The proliferation of computers is creating a new problem worldwide -- a rapidly growing mountain of waste products, which needs urgent recycling. Every technological advancement triggers obsolescence in the older product. But figures show that less than six per cent of them are recycled. Many valuable resources are lost when these computers turn obsolete.
Electronic products contain several precious metals, engineered plastics, glass and materials, which require energy to source and manufacture. Polystyrene plastic is found in CPU, monitor, keyboard and mouse; copper, gold, iron, palladium, cobalt, platinum, silver, mercury, tin, nickel, antimony and zinc, among others are used to manufacture the hard disks. Many of the component metals add to pollution, since they contain toxic substances like lead, mercury, cadmium, chromium and flame-retardants.
According to a study by the University of Denmark, it takes two cups of crude oil and 50 cubic feet of natural gas to manufacture every pound of plastic. Every year, computer manufacturers consume approximately one million barrels of crude oil and 7.5 billion cubic feet of natural gas.
Discarded electronic scrap is very expensive to recycle, and reusing some of the obsolete equipment is the best answer, which cannot be achieved without public and corporate support.
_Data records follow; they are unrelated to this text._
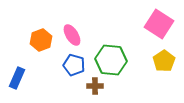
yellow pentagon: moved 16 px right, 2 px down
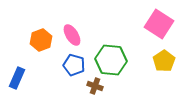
brown cross: rotated 21 degrees clockwise
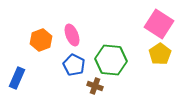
pink ellipse: rotated 10 degrees clockwise
yellow pentagon: moved 4 px left, 7 px up
blue pentagon: rotated 10 degrees clockwise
The eco-hazard posed by discarded computer material needs special handling. A non-usable computer can be broken up into components and recycled. For the recyclers to be efficient, they have to deal with and process tons of material everyday. The materials have to be segregated into reusable and non-reusable products.
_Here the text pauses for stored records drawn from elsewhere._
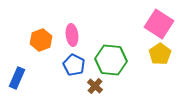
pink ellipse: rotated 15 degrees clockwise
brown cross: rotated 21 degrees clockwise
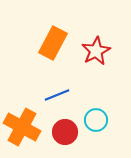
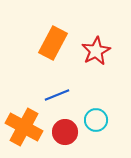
orange cross: moved 2 px right
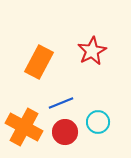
orange rectangle: moved 14 px left, 19 px down
red star: moved 4 px left
blue line: moved 4 px right, 8 px down
cyan circle: moved 2 px right, 2 px down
Many can be refurbished and sold while others are donated; the rest broken down into metals, electronic components, cathode ray tubes, and plastics and sold in bulk to specialised refiners. The most valuable product of the computer is its electronic board, which is sent to the precious metal refiners who try to retrieve these metals.
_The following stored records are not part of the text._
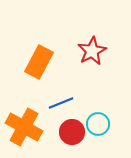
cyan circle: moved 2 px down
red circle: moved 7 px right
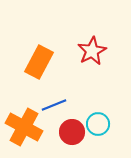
blue line: moved 7 px left, 2 px down
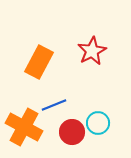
cyan circle: moved 1 px up
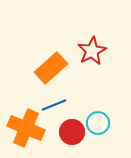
orange rectangle: moved 12 px right, 6 px down; rotated 20 degrees clockwise
orange cross: moved 2 px right, 1 px down; rotated 6 degrees counterclockwise
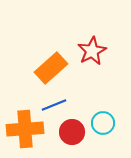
cyan circle: moved 5 px right
orange cross: moved 1 px left, 1 px down; rotated 27 degrees counterclockwise
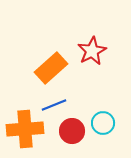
red circle: moved 1 px up
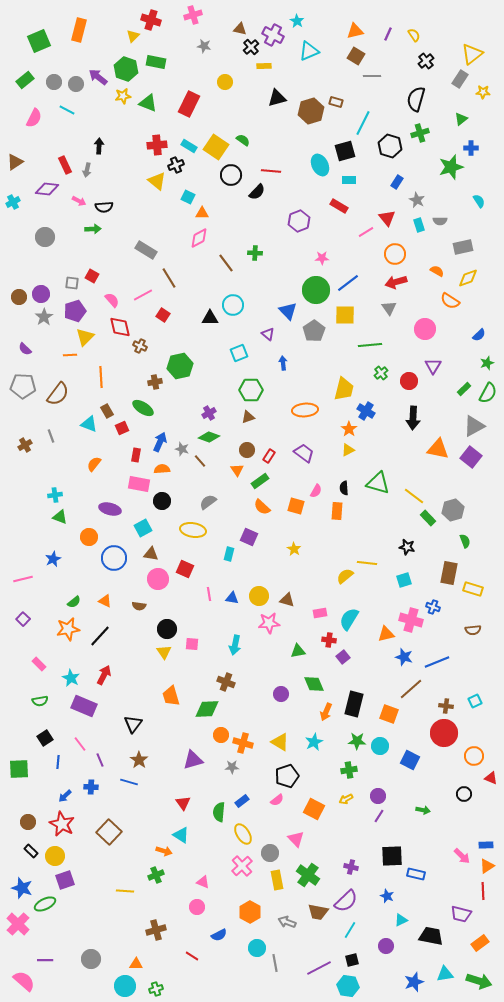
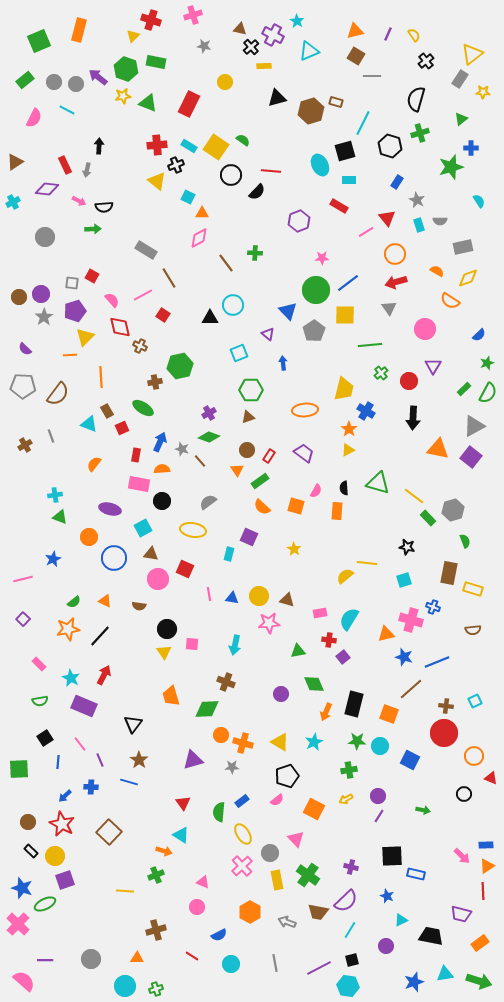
cyan circle at (257, 948): moved 26 px left, 16 px down
orange triangle at (136, 964): moved 1 px right, 6 px up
The cathode ray tube is heavily loaded with lead and is considered a hazardous waste. It is ground and sold to manufacturers or used in smelting operations. Precious metals are used for new products. But because manufacturers are reducing the amount of precious metals in computers, the value of the recycled electronics is becoming less attractive.
Batteries salvaged from used laptops and lithium batteries from other computers are powered down. Plastics and small containers connected by screws, bolts, rivets or glue are disassembled. The whole process is manual and quite costly. Household computers are not regarded as hazardous including those resold and donated.
Most obsolete computer equipment are sent to third world countries where the eco-rules are not so stringent. A solution has been sought by computer industries worldwide to dispose obsolete goods. Many unwanted computers and environmentally unsafe spares are shipped to China where the environmental laws are weak.
Many computer spares are laced with toxic chemicals. Those which cannot be disposed of come to use in landfills. The European Union plans to make computer manufacturers take back their products at no extra cost once the equipment becomes obsolete.
Many in the computer hardware industry believe that disposing, recycling and researching in this field will jack up computer prices. But many feel that this is small price to pay for a better world. IBM, the world's largest computer manufacturer is planning to accept all types of PC parts for recycling, though for a small fee. In Germany, a law has been passed which mandates companies to take back their products or to set up easy accessible collection systems.
Many companies, on the other hand, take back old equipment only if the consumer buys new equipment. And yet others say, there should be a system whereby the cost of recycling should be adjusted into the computer manufacturing costs, thereby saving time and money.
Volumes will only continue to grow. An efficient recycling system will depend crucially on the manufacturers, transporters and recyclers. Evidence points towards computers becoming a significant polluter of landfills, because if left anywhere else, they take up space. The first and second world countries can recycle computers, but those in the third world bear the brunt for they can only make use of computers by reselling or donating them.
The recycling process is time-consuming and takes long to establish. Also, a certain level of coordination between the manufacturers, recyclers and retailers is called for. Experts estimate that more than 20 million personal computers became obsolete in 1998 and more than 60 million join them by 2005.
By bringing people together, computers, these digital creatures of the e-age, no doubt, enable birth of the global village. For the same reason, one shouldn’t forget the reasonability to keep the village in verdant green.